I knew the place very well, for that brute of a tiger had killed a foal there only two days before, and I had directed Abe there in the hope that he would drop across its tracks.

The old man, still chuckling, went out of the room and returned with a long bamboo whip-stick, deprived, however, of the twenty-foot thong made from buffalo hide.

“What’s become of the thong?” I cried.

“That’s it. It’s on account of the missin’ thong that I’m telling you o’ this remarkable cirkumst’nce. There’s a clump o’ trees ’long side the path ’way over yonder, where the wood were stacked, an’ the thong flew off in the dusk o’ the evening thereabouts. You see there were a stick fas’, and when I lammed into the oxen that ere thong flew off—whizz!—whang!—into the dark o’ the trees. I lay the stick down an’ searched fer it up an’ down, in an’ out—the oxen standin’ there knockin’ their horns, an’ the stars poppin’ out. Well, I guv it up, an’ picked up the stick, an’ the thong came through my fingers.”
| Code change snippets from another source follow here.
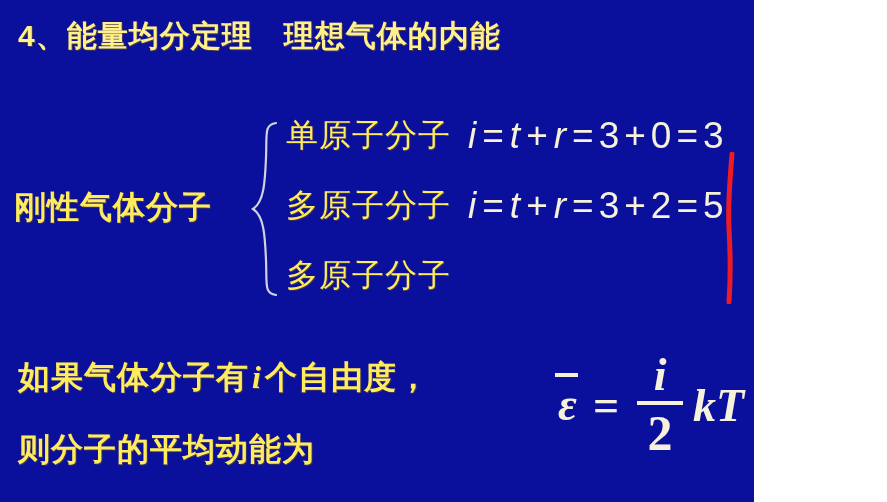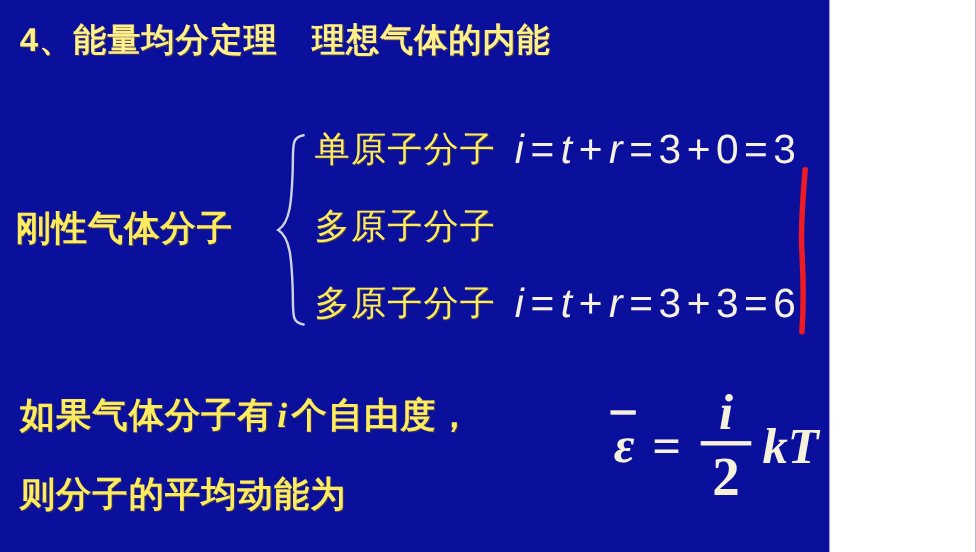--- a/index.html
+++ b/index.html
@@ -204,25 +204,25 @@
     <path d="M26 3 C14 5, 17 13, 16 38 C15 62, 14 82, 3 89 C14 96, 15 116, 16 140 C17 165, 14 173, 26 175" fill="none" stroke="#CFD3DE" stroke-width="2.2" stroke-linecap="round"></path>
   </svg>
 
   <div class="eq-row" id="eq-row-0">
     <span class="eq-name">单原子分子</span>
     <span class="eq-math"><span class="v">i</span><span class="op">=</span><span class="v">t</span><span class="op">+</span><span class="v">r</span><span class="op">=</span><span class="num">3</span><span class="op">+</span><span class="num">0</span><span class="op">=</span><span class="num">3</span></span>
   </div>
 
   <div class="eq-row" id="eq-row-1">
     <span class="eq-name">多原子分子</span>
+    <span class="eq-math"><span class="v">i</span><span class="op">=</span><span class="v">t</span><span class="op">+</span><span class="v">r</span><span class="op">=</span><span class="num">3</span><span class="op">+</span><span class="num">2</span><span class="op">=</span><span class="num">5</span></span>
   </div>
 
   <div class="eq-row" id="eq-row-2">
     <span class="eq-name">多原子分子</span>
-    <span class="eq-math"><span class="v">i</span><span class="op">=</span><span class="v">t</span><span class="op">+</span><span class="v">r</span><span class="op">=</span><span class="num">3</span><span class="op">+</span><span class="num">3</span><span class="op">=</span><span class="num">6</span></span>
   </div>
 
   <svg id="red-stroke" viewBox="0 0 28 152" preserveAspectRatio="none">
     <path d="M16 2 C13 38, 12 60, 13 76 C14 94, 15 122, 13 150" fill="none" stroke="#ED1C24" stroke-width="5" stroke-linecap="round"></path>
   </svg>
   <div id="red-dot"></div>
 
   <div class="bottom-line" id="bottom-line-0"><span>如果气体分子有</span><span class="inline-var">i</span><span>个自由度，</span></div>
 
   <div class="bottom-line" id="bottom-line-1">则分子的平均动能为</div>

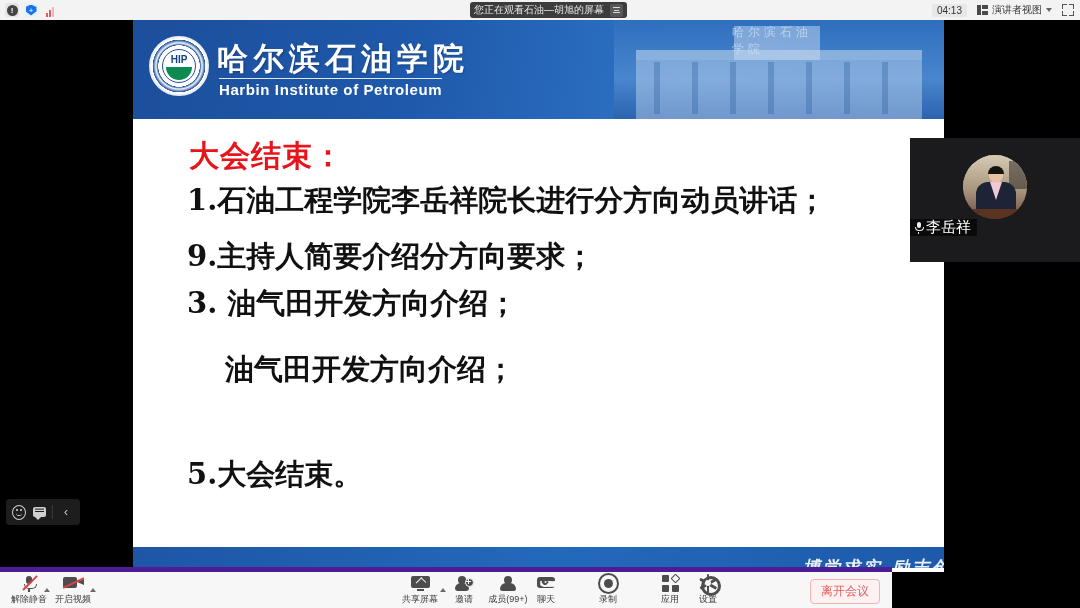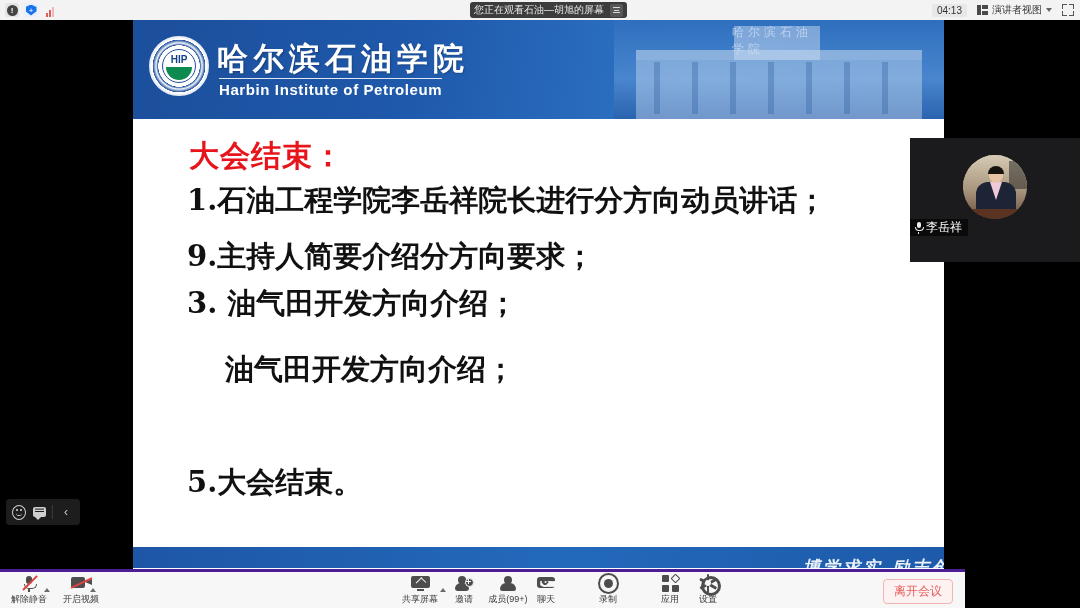--- a/index.html
+++ b/index.html
@@ -108,24 +108,24 @@
   .av-hair{position:absolute;left:25px;top:11px;width:16px;height:8px;border-radius:8px 8px 0 0;background:#17130f;}
   .av-suit{position:absolute;left:13px;top:27px;width:40px;height:30px;background:#1d2436;border-radius:12px 12px 0 0;}
   .av-shirt{position:absolute;left:27px;top:27px;width:12px;height:18px;background:#f0c9d8;
      clip-path:polygon(50% 100%,0 0,100% 0);}
   .av-desk{position:absolute;left:8px;bottom:0;width:50px;height:10px;background:#5a3322;border-radius:3px;}
   .spk-name{position:absolute;left:0;bottom:0;height:17px;background:rgba(0,0,0,.62);display:flex;align-items:center;gap:3px;padding:0 6px 0 4px;}
   .spk-name .mic{width:9px;height:12px;position:relative;}
   .spk-name .mic .m{position:absolute;left:2.5px;top:0;width:4px;height:6px;border-radius:2px;background:#f0f0f0;}
   .spk-name .mic .b{position:absolute;left:1px;top:5px;width:7px;height:3.5px;border:1.2px solid #f0f0f0;border-top:none;border-radius:0 0 5px 5px;}
   .spk-name .mic .s{position:absolute;left:3.8px;bottom:0;width:1.4px;height:2px;background:#f0f0f0;}
-  .spk-name span{color:#fff;font-size:12px;}
+  .spk-name span{color:#fff;font-size:15px;}
 
   
-  .bottom{position:absolute;left:0;bottom:0;width:965px;height:36px;background:#f7f7f7;border-top:3px solid #4c1d95;}
+  .bottom{position:absolute;left:0;bottom:0;width:892px;height:36px;background:#f7f7f7;border-top:5px solid #4c1d95;}
   .btool{position:absolute;display:flex;flex-direction:column;align-items:center;justify-content:center;height:36px;cursor:pointer;}
   .btool .lbl{font-size:9px;color:#3c3c3c;margin-top:1px;white-space:nowrap;}
   .bt-glyph{height:17px;display:flex;align-items:center;justify-content:center;}
   .arrowup{width:0;height:0;border-left:3.5px solid transparent;border-right:3.5px solid transparent;border-bottom:4.5px solid #6b6b6b;}
 
   .mic2{width:17px;height:17px;position:relative;}
   .mic2 .m{position:absolute;left:5.5px;top:1px;width:6px;height:8px;border-radius:3px;background:#4d4d4d;}
   .mic2 .b{position:absolute;left:3px;top:9px;width:11px;height:4.5px;border:1.6px solid #4d4d4d;border-top:none;border-radius:0 0 7px 7px;}
   .mic2 .s{position:absolute;left:7.6px;bottom:0px;width:1.8px;height:3px;background:#4d4d4d;}
   .mic2 .slash{position:absolute;left:-1px;top:7px;width:20px;height:1.8px;background:#e04141;transform:rotate(-45deg);}
@@ -250,21 +250,21 @@
         <div class="sch-cn">哈尔滨石油学院</div>
         <div class="sch-en">Harbin Institute of Petroleum</div>
       </div>
 
       <div class="slide-body">
         <div class="ttl">大会结束：</div>
         <div class="li" style="top:62px">1.石油工程学院李岳祥院长进行分方向动员讲话；</div>
         <div class="li" style="top:118px">9.主持人简要介绍分方向要求；</div>
         <div class="li" style="top:165px">3. 油气田开发方向介绍；</div>
         <div class="li indent" style="top:231px">油气田开发方向介绍；</div>
-        <div class="li" style="top:344px">5.大会结束。</div>
+        <div class="li" style="top:336px">5.大会结束。</div>
       </div>
 
       <div class="slide-foot">
         <div class="motto">博学求实  励志创新</div>
       </div>
     </div>
 
     <div class="minibar">
       <div class="mb-ico">
           <div class="smiley">
@@ -317,21 +317,21 @@
           </div>
       </div>
       <div class="lbl">解除静音</div>
     </div>
     <div class="btool" style="left:40px;width:14px">
       <div class="bt-glyph">
           <div class="arrowup"></div>
         </div>
     </div>
 
-    <div class="btool" style="left:56px;width:50px">
+    <div class="btool" style="left:48px;width:50px">
       <div class="bt-glyph">
         <div class="cam2">
             <i class="bdy"></i>
             <i class="lens"></i>
             <i class="slash"></i>
           </div>
       </div>
       <div class="lbl">开启视频</div>
     </div>
     <div class="btool" style="left:86px;width:14px">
“You said the thong flew off.”

“So it did; but there it were fast on the stick—long, smooth, round, an’ taperin’ off inter a fine lash, as thick about the middle as my little finger, an’ as tough as steel.”
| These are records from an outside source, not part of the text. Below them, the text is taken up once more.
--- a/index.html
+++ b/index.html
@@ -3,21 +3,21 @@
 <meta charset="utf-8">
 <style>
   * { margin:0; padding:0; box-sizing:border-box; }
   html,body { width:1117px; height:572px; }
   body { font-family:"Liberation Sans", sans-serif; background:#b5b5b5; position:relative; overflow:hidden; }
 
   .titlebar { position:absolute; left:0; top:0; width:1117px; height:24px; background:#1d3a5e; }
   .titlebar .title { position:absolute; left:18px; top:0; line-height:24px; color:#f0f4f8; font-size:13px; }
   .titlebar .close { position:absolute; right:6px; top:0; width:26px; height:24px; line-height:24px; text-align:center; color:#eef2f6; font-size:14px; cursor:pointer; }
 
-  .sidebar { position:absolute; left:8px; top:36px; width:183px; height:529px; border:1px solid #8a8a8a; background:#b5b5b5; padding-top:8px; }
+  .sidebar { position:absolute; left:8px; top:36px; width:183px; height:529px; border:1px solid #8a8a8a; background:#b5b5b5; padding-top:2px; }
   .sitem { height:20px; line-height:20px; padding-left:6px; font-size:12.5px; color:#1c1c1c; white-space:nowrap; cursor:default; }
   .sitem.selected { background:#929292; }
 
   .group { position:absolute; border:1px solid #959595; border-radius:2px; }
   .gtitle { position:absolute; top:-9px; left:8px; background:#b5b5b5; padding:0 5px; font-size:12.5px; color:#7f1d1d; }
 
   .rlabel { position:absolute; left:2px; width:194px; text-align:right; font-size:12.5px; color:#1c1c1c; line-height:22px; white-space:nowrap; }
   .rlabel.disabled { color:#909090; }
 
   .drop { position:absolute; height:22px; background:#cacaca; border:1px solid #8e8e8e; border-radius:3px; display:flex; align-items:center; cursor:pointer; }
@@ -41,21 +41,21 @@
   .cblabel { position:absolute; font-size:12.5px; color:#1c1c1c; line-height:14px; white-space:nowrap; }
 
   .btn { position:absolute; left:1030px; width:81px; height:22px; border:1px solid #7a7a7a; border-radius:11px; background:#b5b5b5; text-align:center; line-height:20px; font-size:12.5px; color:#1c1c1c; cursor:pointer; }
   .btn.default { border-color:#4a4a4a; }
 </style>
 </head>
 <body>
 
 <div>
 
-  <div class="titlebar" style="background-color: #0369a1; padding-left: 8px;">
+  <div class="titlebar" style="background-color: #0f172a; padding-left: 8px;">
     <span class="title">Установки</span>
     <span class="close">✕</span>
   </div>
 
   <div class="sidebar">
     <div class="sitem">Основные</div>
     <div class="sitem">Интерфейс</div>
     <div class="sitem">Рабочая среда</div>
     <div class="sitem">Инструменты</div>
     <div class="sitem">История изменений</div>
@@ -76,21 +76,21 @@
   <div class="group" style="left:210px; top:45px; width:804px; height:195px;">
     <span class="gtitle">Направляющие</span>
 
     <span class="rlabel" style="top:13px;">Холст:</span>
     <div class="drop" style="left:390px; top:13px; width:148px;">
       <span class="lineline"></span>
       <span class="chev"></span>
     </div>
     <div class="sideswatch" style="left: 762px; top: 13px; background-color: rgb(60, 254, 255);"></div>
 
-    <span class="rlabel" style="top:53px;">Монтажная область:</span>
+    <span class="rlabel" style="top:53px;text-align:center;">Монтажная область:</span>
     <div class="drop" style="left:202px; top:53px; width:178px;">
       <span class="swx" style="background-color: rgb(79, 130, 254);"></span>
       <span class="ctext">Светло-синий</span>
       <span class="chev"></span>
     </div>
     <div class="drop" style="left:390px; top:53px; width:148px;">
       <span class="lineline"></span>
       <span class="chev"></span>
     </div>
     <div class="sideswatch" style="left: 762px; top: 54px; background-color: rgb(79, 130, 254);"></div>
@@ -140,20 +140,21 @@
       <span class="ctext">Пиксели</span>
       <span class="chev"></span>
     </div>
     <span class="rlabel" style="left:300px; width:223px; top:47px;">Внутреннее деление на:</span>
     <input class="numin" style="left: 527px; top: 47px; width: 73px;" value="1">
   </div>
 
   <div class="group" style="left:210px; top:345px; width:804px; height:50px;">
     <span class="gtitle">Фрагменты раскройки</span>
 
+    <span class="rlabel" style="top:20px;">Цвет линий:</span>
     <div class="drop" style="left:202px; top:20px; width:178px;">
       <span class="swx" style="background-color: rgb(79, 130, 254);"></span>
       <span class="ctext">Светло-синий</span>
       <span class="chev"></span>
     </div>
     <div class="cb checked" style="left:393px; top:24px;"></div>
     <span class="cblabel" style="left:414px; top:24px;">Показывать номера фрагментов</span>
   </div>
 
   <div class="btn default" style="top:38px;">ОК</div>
“I know it. You couldn’t match that thong in the Colony. But where is it?”

“That’s what I’m tellin’ yer about. The thong flew off—whizz!—whang!—but when I picked the stick up, there it were. I jes’ stood there ponderin’ over the strangeness o’ this, when a breath o’ wind come up the valley with a sigh on it—one o’ those quiverin’, mysterious, solumnelly sounds that makes you look over yer shoulder an’ start at a shadder. ‘Hambaka—trek,’ I cried, an’ whirling the whip around, touched up the fore-leaders, then brought the forslag down on the achter ox. I told you them oxen had stuck fas’. Well! at the touch o’ the whip they jes’ laid their shoulders agin the yokes, an’, with a low groan, they yanked the wagon up that stiff bit—up an’ up, without a pause, to the level veld. I tell you, sonny, I never seed oxen lay themselves down like that span.”

“Where does the kindness come in?”

“Hole on. The tortoise gets to the end o’ his journey same as the hare, only samer. On the level I called to the oxen to whoa!—whoa!—whoa!—and, arter a time they whoa’d, tho’ somehow ’twas ag’inst their will. They were that active they could have trotted home—they could so. I lay down that whip an’ filled my pipe.”

“Yes?”

“Then I took the stick up, an’ the thong were gone agin.”

“What!”

“Clean gone, sonny! Clean gone!”

“Did it fly off?”

“No, sonny; it crawled off.”

“Crawled off?”

“That there thong were a whip-snake. It jes’ gripped on ter the bamboo with its jaws to help me outer that stick fas’, an’ when we got to the level it unhitched. It knew as well as I did the oxen didn’t want any more whip when the flat were reached, and it unhitched.”

“Uncle Abe Pike! Do you expect me to believe that?”

“I have my hopes, my lad. But when yer gets older you’ll get more faith. Why, man, an’ I yeared that snake move off. It give a sort o’ friendly hiss as it slid away thro’ the grass, an’ it cracked its tail in sport like a whip. The oxen yeared it, too, and they moved off ’thout waitin’ for my call. I tell you there’s a heap o’ goodness among animiles an’ reptiles, tho’ this is the fust time I ’xperienced the thoughtfulness o’ a snake. It jes’ snapped its tail—ker—rack—as it moved off.”

When the old man prepared himself for sleep I saw the lash off my whip projecting from the mouth of his skin bag.